The contract consists of
(1) the Group Insurance Certificate(s) listed in the Schedule of Plans; (2) all modifications and endorsements to such Group Insurance Certificates which are attached to and made a part of the Group Contract by amendment to the Group Contract; (3) the forms shown in the Table of Contents as of the Contract Date; (4) the Contract Holder's application . . .; (5) any endorsements or amendments to the Group Contract; and (6) the individual applications, if any, of the persons ensured.
Pl. Ex. 6, Tab A.
The certificate of coverage states that it "tells [a participant] . . . the coverage to which you may be entitled; to whom Prudential will make a payment; and the limitations, exclusions and requirements that apply within a plan." Id. Moreover, the ERISA statement states that it "is not part of the Group Insurance Certificate." Id. In short, the ERISA statement is not a plan document and cannot be the source of the discretionary review Prudential claims to have. Accordingly, the Court will review Prudential's denial of benefits de novo.
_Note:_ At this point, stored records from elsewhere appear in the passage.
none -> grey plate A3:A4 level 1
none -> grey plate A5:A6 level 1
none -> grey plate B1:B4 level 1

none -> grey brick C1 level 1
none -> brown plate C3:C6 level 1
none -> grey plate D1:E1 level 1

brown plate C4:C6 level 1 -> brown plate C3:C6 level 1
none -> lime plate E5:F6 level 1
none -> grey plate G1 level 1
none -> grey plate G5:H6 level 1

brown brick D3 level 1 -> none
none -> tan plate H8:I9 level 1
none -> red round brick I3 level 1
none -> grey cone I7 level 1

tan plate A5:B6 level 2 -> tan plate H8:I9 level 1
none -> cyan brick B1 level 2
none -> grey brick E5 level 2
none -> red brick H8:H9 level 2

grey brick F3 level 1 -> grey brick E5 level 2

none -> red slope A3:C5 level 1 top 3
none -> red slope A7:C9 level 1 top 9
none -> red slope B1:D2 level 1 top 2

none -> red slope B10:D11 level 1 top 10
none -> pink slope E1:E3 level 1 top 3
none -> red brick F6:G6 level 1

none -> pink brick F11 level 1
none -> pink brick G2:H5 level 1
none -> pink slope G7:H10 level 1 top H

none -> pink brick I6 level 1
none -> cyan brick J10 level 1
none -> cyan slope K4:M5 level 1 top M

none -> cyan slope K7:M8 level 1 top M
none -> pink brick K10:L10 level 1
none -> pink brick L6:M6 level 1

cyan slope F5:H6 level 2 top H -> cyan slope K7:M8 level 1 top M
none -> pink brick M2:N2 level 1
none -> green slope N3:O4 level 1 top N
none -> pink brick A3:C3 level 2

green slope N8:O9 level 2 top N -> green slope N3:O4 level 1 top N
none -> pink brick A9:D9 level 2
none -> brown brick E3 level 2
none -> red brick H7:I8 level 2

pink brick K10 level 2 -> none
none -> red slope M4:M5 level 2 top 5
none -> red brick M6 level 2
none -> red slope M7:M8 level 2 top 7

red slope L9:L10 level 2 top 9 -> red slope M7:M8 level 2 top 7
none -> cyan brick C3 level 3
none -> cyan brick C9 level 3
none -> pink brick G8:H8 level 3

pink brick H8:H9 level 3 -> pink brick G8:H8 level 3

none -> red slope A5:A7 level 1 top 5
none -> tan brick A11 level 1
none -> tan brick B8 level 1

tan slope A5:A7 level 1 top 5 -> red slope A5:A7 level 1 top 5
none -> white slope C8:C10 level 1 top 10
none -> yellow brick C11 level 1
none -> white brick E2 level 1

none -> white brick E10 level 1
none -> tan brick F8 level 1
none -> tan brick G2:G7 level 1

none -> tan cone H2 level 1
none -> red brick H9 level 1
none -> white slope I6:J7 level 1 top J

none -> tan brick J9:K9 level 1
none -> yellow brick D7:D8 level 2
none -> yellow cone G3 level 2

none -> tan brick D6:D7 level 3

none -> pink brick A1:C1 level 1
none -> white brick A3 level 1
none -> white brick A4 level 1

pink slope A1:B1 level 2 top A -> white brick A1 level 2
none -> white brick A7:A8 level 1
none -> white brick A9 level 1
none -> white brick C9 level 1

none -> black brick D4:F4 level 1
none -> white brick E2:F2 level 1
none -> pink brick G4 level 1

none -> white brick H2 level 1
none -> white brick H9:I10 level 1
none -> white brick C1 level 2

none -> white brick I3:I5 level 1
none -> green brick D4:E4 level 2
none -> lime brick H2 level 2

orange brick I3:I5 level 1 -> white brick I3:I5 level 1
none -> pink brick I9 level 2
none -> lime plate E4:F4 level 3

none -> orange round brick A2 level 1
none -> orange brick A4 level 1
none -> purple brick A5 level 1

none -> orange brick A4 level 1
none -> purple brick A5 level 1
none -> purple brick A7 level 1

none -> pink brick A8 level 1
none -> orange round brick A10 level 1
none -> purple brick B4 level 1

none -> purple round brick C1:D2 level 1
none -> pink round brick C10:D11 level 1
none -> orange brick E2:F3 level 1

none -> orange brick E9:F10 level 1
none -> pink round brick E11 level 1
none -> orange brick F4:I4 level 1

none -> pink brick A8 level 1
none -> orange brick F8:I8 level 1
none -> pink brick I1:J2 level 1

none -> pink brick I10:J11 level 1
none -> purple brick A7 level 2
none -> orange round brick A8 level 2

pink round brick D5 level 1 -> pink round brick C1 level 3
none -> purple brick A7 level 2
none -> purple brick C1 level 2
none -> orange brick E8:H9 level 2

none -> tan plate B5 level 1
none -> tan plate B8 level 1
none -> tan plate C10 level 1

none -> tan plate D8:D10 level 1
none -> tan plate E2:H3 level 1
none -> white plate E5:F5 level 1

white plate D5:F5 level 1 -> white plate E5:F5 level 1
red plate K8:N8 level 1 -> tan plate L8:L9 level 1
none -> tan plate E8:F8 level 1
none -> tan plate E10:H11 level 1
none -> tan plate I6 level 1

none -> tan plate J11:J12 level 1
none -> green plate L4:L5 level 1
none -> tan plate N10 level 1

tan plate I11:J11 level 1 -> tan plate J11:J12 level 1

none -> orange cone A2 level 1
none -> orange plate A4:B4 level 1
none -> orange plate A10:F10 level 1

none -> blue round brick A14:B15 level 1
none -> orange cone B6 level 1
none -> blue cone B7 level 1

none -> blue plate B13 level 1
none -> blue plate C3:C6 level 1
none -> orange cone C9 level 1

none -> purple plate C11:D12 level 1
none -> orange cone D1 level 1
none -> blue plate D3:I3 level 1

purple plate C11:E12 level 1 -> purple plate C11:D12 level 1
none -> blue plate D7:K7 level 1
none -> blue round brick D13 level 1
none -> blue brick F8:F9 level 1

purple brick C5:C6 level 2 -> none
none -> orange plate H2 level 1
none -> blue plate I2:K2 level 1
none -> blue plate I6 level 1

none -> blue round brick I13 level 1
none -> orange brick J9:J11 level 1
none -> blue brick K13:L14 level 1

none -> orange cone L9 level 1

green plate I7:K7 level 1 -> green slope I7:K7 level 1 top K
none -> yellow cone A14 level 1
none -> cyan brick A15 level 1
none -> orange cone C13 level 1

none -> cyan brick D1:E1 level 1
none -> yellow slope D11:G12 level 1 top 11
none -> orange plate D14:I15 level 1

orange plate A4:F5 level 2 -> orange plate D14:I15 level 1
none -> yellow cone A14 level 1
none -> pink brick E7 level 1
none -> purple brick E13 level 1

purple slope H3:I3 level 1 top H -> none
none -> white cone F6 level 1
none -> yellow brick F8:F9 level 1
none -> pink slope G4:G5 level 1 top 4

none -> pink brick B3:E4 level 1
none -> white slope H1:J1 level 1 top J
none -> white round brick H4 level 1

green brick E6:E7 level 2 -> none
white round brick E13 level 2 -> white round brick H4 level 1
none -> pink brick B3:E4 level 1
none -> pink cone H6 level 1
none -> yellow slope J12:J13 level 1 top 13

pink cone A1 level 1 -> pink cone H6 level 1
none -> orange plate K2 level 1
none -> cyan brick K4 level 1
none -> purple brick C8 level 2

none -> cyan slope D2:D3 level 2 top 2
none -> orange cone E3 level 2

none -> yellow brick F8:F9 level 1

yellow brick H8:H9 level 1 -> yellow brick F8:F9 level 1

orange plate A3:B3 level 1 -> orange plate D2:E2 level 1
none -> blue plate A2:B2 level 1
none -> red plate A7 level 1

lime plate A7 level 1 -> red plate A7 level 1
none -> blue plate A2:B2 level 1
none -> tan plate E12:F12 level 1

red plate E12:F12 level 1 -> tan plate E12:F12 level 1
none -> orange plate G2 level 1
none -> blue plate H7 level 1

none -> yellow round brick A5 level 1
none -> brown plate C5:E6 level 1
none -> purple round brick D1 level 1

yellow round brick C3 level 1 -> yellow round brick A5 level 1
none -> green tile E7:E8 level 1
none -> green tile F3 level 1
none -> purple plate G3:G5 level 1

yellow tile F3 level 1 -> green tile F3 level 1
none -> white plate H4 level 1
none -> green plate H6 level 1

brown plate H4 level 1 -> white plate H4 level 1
2. Entitlement to summary judgment
Prudential and Gingras both claim that they are entitled to summary judgment. Though there is no dispute regarding the contents of the doctor's reports, the parties vigorously disagree regarding the inferences to be drawn from the reports and whether Gingras is permanently disabled. Most importantly, however, each party disputes the credibility of the other's doctors. Prudential contends that Gingras' doctors are biased and "advocates," Def. Amend. Reply at 7, and Gingras contends that the doctors retained by Prudential are "career in-house physician[s]" for insurers. Amend. Mem. at 12. A court may not assess the credibility of witnesses or draw inferences at the summary judgment stage. Paz v. Wauconda Healthcare and Rehabilitation Centre, LLC, 464 F.3d 659, 664 (7th Cir. 2006) ("[a]t summary judgment, `a court may not make credibility determinations, weigh the evidence, or decide which inferences to draw from the facts; these are jobs for the factfinder.'") (citation omitted). The Court therefore denies both parties' motions for summary judgment.
2. Rule 52 judgment
Both parties have stipulated that, should the Court deny summary judgment, the Court may weigh the evidence and make findings of fact and conclusions of law pursuant to Federal Rule of Civil Procedure 52. Because, however, resolution of this matter hinges on the credibility of the parties' witnesses, the Court declines to enter a Rule 52 judgment based on the parties' written submissions. Rather, as the trier of fact (Gingras is not entitled to a jury trial on his ERISA claim), the Court must hear testimony from the treating and consulting physicians. Prudential and Gingras each place great weight on the credibility of their own doctors in contrast to the alleged bias of the other party's physicians. It simply is not possible for the Court to make the credibility determinations the parties argue are necessary by reviewing only the paper record.
Conclusion
For the reasons stated above, the Court denies both parties' motions for summary judgment [docket nos. 22 32], as well as defendant's motion to strike or to file a surreply [docket no. 59]. The case is set for a status hearing on April 12, 2007 at 9:30 a.m. for the purpose of setting a trial date.